Plotting the results
We can now subset to only those unemployed for a year or more, and finally produce a plot.
df_plot <- df[df$DURATION == "UN5", ]
df_plot$obsTime <- as.numeric(df_plot$obsTime)
library(ggplot2)
qplot(data = df_plot, x = obsTime, y = obsValue, color = COUNTRY, geom = "line") +
labs(x = NULL, y = "Persons, thousands", color = NULL,
title = "Number of long-term unemployed men, aged 20-24")
If we want more in-depth information about a dataset (e.g. methodology,
exact definitions of variables, etc), browse_metadata
opens up a web
browser with the metadata for the requested series.
browse_metadata(dataset)
Alternative data-acquisition strategy
If one does not know exactly what data one is looking for, or if a data
set contains e.g. a large number of breakdowns, it is often easier to
first explore the data on the OECD stats
website and then use the oecd
package to make
the data acquisition programmatic and reproducible. The workflow would
then be as follows:
- Find the data set and apply relevant filters on the OECD website.

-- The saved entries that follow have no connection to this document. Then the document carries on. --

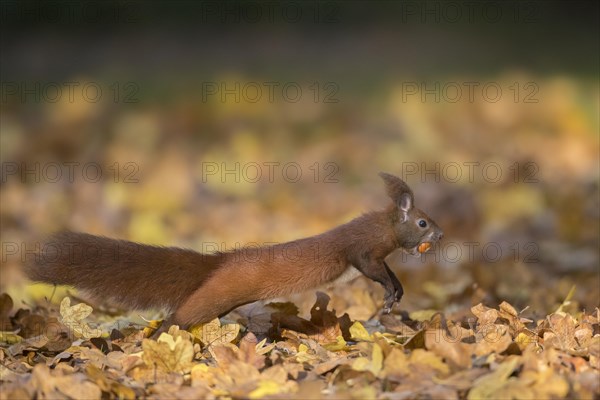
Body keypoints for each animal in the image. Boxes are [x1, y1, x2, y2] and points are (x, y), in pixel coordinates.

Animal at [25, 173, 442, 334]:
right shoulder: (362, 249)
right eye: (424, 222)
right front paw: (390, 294)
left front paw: (397, 294)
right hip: (214, 296)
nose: (440, 234)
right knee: (178, 315)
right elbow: (371, 267)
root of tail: (218, 262)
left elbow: (389, 272)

- Select “Export -> SDMX (XML)”
- Copy the generated filter expression (which follows directly after the data set name, see screenshot below).
- Insert this expression as the value to the
filter
argument of theget_dataset
function and set thepre_formatted
argument toTRUE
.
df <- get_dataset("PATS_REGION",
filter = "PCT_A.INVENTORS.BEL+BE10.TOTAL+BIOTECH",
pre_formatted = TRUE)
head(df)
## # A tibble: 6 x 9
## KINDPATENT KINDREGION REGIONS TECHNO TIME_FORMAT UNIT POWERCODE obsTime
## <chr> <chr> <chr> <chr> <chr> <chr> <chr> <chr>
## 1 PCT_A INVENTORS BEL TOTAL P1Y NBR 0 1977
## 2 PCT_A INVENTORS BEL TOTAL P1Y NBR 0 1978
## 3 PCT_A INVENTORS BEL TOTAL P1Y NBR 0 1979
## 4 PCT_A INVENTORS BEL TOTAL P1Y NBR 0 1980
## 5 PCT_A INVENTORS BEL TOTAL P1Y NBR 0 1981
## 6 PCT_A INVENTORS BEL TOTAL P1Y NBR 0 1982
## # ... with 1 more variable: obsValue <dbl>
Other information
The OECD API is currently a beta version and “and in preparation for
the full release, the structure and content of datasets are being
reviewed and are likely to
evolve”. As a result, the
OECD
package may break from time to time, as I update it to
incorporate changes to the API. If you notice a bug (or if you have
suggestions for improvements), please don’t hesitate to contact me or
send a pull request.
This package is in no way officially related to or endorsed by the OECD.